タ級がそう言った途端、深海棲艦達はぴたりとざわめきを止め、一斉に二人の方を向いた。

「あ、あー、ええと、夕張に渡したい物があって探してるんだけどさ」

ミストレルがそう言うと、まるで海を割るかのように1箇所だけ深海棲艦達が道を空けた。

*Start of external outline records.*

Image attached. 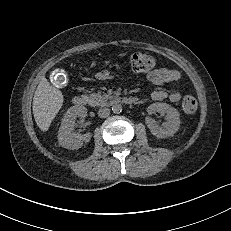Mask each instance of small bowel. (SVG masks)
<instances>
[{
    "label": "small bowel",
    "mask_w": 231,
    "mask_h": 231,
    "mask_svg": "<svg viewBox=\"0 0 231 231\" xmlns=\"http://www.w3.org/2000/svg\"><path fill=\"white\" fill-rule=\"evenodd\" d=\"M95 79L107 80L113 78V74L108 70H101L94 75ZM147 79L150 83L157 86L162 85H176L180 79L181 74L177 70L168 68H156L148 73ZM182 94L178 90L167 92L165 90H155L151 93V98L156 101L169 99L171 102L176 103L180 101Z\"/></svg>",
    "instance_id": "obj_1"
}]
</instances>
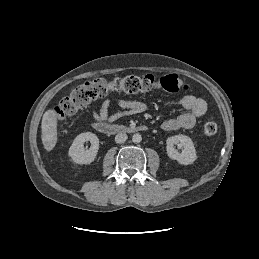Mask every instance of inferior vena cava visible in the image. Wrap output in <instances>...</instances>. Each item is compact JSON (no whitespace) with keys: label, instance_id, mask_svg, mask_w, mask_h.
Wrapping results in <instances>:
<instances>
[{"label":"inferior vena cava","instance_id":"602c4592","mask_svg":"<svg viewBox=\"0 0 259 259\" xmlns=\"http://www.w3.org/2000/svg\"><path fill=\"white\" fill-rule=\"evenodd\" d=\"M127 139H128V136L125 133H118L115 136V142L118 144L124 143Z\"/></svg>","mask_w":259,"mask_h":259}]
</instances>
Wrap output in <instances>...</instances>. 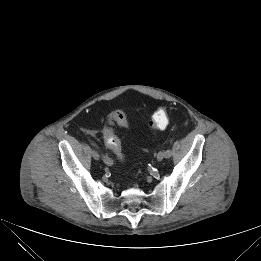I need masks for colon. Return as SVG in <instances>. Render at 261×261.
I'll return each instance as SVG.
<instances>
[{"mask_svg":"<svg viewBox=\"0 0 261 261\" xmlns=\"http://www.w3.org/2000/svg\"><path fill=\"white\" fill-rule=\"evenodd\" d=\"M127 128L129 126L125 113L121 110L113 111L103 128V138L107 147L116 155L119 160L124 159L120 139L114 131V124ZM169 124V114L165 107L155 110L149 122V127L154 131L164 130Z\"/></svg>","mask_w":261,"mask_h":261,"instance_id":"1","label":"colon"}]
</instances>
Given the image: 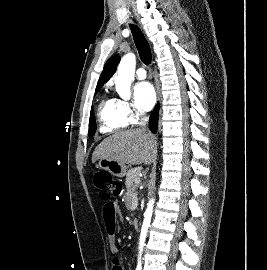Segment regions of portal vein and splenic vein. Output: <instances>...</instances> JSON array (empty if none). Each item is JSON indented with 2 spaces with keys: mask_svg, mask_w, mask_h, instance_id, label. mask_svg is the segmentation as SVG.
Masks as SVG:
<instances>
[{
  "mask_svg": "<svg viewBox=\"0 0 267 270\" xmlns=\"http://www.w3.org/2000/svg\"><path fill=\"white\" fill-rule=\"evenodd\" d=\"M135 182H136V183H140V179H139V178H136V179H135Z\"/></svg>",
  "mask_w": 267,
  "mask_h": 270,
  "instance_id": "1",
  "label": "portal vein and splenic vein"
}]
</instances>
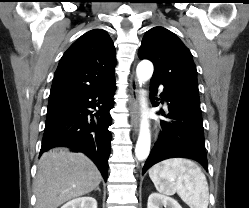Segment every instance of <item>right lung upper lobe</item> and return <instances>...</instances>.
<instances>
[{
    "mask_svg": "<svg viewBox=\"0 0 249 208\" xmlns=\"http://www.w3.org/2000/svg\"><path fill=\"white\" fill-rule=\"evenodd\" d=\"M114 44L102 29L91 30L77 39L62 56L50 90L49 100L100 88L114 78Z\"/></svg>",
    "mask_w": 249,
    "mask_h": 208,
    "instance_id": "obj_1",
    "label": "right lung upper lobe"
}]
</instances>
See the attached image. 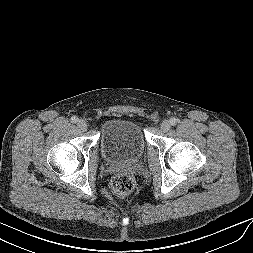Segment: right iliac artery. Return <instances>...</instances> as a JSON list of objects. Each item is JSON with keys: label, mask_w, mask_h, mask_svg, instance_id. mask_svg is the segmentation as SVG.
<instances>
[{"label": "right iliac artery", "mask_w": 253, "mask_h": 253, "mask_svg": "<svg viewBox=\"0 0 253 253\" xmlns=\"http://www.w3.org/2000/svg\"><path fill=\"white\" fill-rule=\"evenodd\" d=\"M71 122L72 123H77L78 122V118L76 116L71 117Z\"/></svg>", "instance_id": "obj_1"}]
</instances>
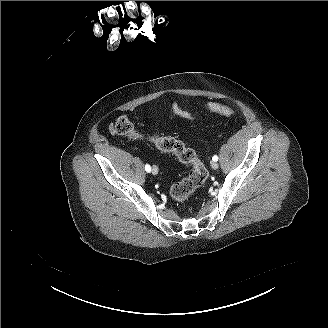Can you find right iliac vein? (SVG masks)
I'll list each match as a JSON object with an SVG mask.
<instances>
[{"label": "right iliac vein", "mask_w": 328, "mask_h": 328, "mask_svg": "<svg viewBox=\"0 0 328 328\" xmlns=\"http://www.w3.org/2000/svg\"><path fill=\"white\" fill-rule=\"evenodd\" d=\"M151 172H152L153 175H157L158 174L159 170H158V168H157L156 165H153Z\"/></svg>", "instance_id": "obj_1"}]
</instances>
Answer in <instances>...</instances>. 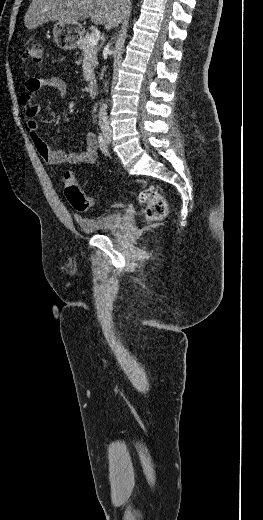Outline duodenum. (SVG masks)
I'll use <instances>...</instances> for the list:
<instances>
[{"mask_svg": "<svg viewBox=\"0 0 263 520\" xmlns=\"http://www.w3.org/2000/svg\"><path fill=\"white\" fill-rule=\"evenodd\" d=\"M97 81L95 79H91L89 82H88V85H87V89H88V93L90 96H95L96 93H97Z\"/></svg>", "mask_w": 263, "mask_h": 520, "instance_id": "410a0bca", "label": "duodenum"}]
</instances>
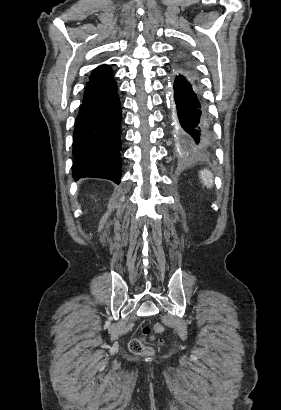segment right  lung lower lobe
Returning <instances> with one entry per match:
<instances>
[{
	"label": "right lung lower lobe",
	"instance_id": "1",
	"mask_svg": "<svg viewBox=\"0 0 281 410\" xmlns=\"http://www.w3.org/2000/svg\"><path fill=\"white\" fill-rule=\"evenodd\" d=\"M121 105L116 81L86 91L73 133L72 176L110 179L121 177Z\"/></svg>",
	"mask_w": 281,
	"mask_h": 410
}]
</instances>
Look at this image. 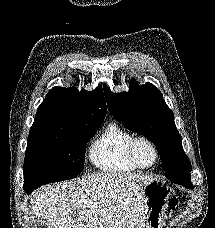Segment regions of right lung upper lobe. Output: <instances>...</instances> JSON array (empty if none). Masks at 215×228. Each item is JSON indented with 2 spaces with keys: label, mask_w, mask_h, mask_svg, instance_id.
I'll list each match as a JSON object with an SVG mask.
<instances>
[{
  "label": "right lung upper lobe",
  "mask_w": 215,
  "mask_h": 228,
  "mask_svg": "<svg viewBox=\"0 0 215 228\" xmlns=\"http://www.w3.org/2000/svg\"><path fill=\"white\" fill-rule=\"evenodd\" d=\"M106 112L101 86L93 91L54 87L38 107L30 133L73 124L102 123Z\"/></svg>",
  "instance_id": "right-lung-upper-lobe-1"
}]
</instances>
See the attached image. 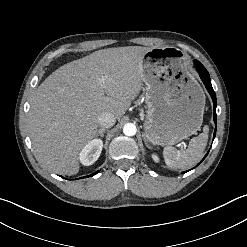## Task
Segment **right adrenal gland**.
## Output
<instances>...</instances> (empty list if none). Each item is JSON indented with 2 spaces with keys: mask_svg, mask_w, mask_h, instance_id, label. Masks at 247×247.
Here are the masks:
<instances>
[{
  "mask_svg": "<svg viewBox=\"0 0 247 247\" xmlns=\"http://www.w3.org/2000/svg\"><path fill=\"white\" fill-rule=\"evenodd\" d=\"M104 132H105V129H99L97 135L100 136L101 138H103Z\"/></svg>",
  "mask_w": 247,
  "mask_h": 247,
  "instance_id": "obj_1",
  "label": "right adrenal gland"
}]
</instances>
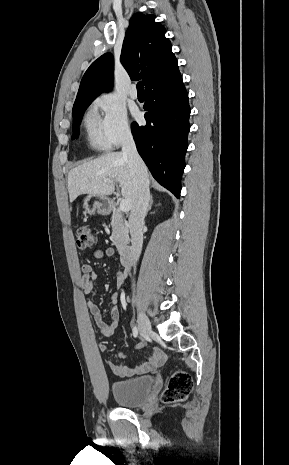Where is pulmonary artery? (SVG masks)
Instances as JSON below:
<instances>
[{
	"label": "pulmonary artery",
	"instance_id": "pulmonary-artery-1",
	"mask_svg": "<svg viewBox=\"0 0 289 465\" xmlns=\"http://www.w3.org/2000/svg\"><path fill=\"white\" fill-rule=\"evenodd\" d=\"M129 95L132 99L138 98V92L135 85H132L129 90Z\"/></svg>",
	"mask_w": 289,
	"mask_h": 465
}]
</instances>
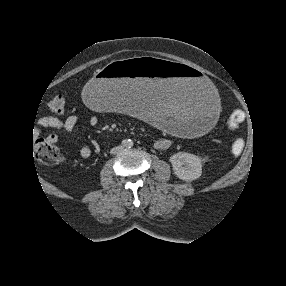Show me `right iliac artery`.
Returning a JSON list of instances; mask_svg holds the SVG:
<instances>
[{
  "label": "right iliac artery",
  "instance_id": "82829eb1",
  "mask_svg": "<svg viewBox=\"0 0 286 286\" xmlns=\"http://www.w3.org/2000/svg\"><path fill=\"white\" fill-rule=\"evenodd\" d=\"M122 145H123L124 147L127 145L126 140H123V141H122Z\"/></svg>",
  "mask_w": 286,
  "mask_h": 286
}]
</instances>
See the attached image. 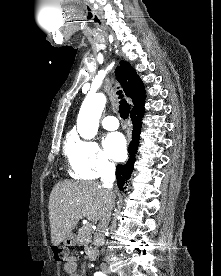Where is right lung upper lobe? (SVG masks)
I'll return each instance as SVG.
<instances>
[{"instance_id":"1","label":"right lung upper lobe","mask_w":221,"mask_h":276,"mask_svg":"<svg viewBox=\"0 0 221 276\" xmlns=\"http://www.w3.org/2000/svg\"><path fill=\"white\" fill-rule=\"evenodd\" d=\"M115 74L122 84L125 94L133 101L134 107L132 111L144 107V85L133 67L129 63L121 61L120 66L116 68Z\"/></svg>"}]
</instances>
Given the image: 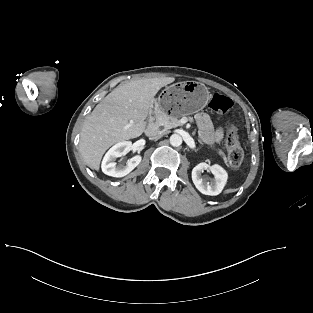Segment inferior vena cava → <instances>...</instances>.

「オ探シニナルヨリ、配送室デ呼ビ出シテモラウ方ガ早イカト!」

「そっか。さ、サンキューな」

「イエ、コレシキノ事!」

こうして二人は何とかソロル本島に上陸すると配送室を見つけ、夕張を呼び出してもらったのである。

 

「・・・なんだそりゃ?」

ミストレルは出来るだけ誇張する事なく、正確にファッゾに伝えた。

(実際、ベレーは素晴らしい説明だったとミストレルを褒めたくらいである)

だが、ファッゾの答えは冒頭の通りだった。

「アタシだって訳が解らねぇよ」

「・・だよな」

「とにかく、連中にとって教祖的な存在の摩耶が居るんだろうな」

「で、ついていったからベレーもお弟子さん扱いされたって事か」

「他に考えようがねぇよ」

「まぁ、二人ともとにかく疲れたろう。ゆっくり休め」

「悪ぃがそうさせてもらうぜ。あれだけ深海棲艦の大軍に囲まれた事も初めてだったしな」

ベレーが弱々しく微笑んだ。

「緊張・・しすぎ・・ました」

ミストレルとベレーの二人は、その後丸2日眠り続けたという。

二人が眠っている間、ファッゾはトラファルガーでマッケイとムファマスに会ったので話して聞かせたところ、

「阿呆も休み休み言え」

「深海棲艦が艦娘を教祖として崇める?全く聞いた事ないよ。ファッゾ」

そう言われたし、たまたま横で聞いていたナタリアも

「あたしも結構いろんな海域旅したけどさ、そんな話は聞いた事がないよ」

と、肩をすくめた。そして4人が出した結論は、

「ソロルには近づかない方が良い」

と、いう1点でまとまったのである。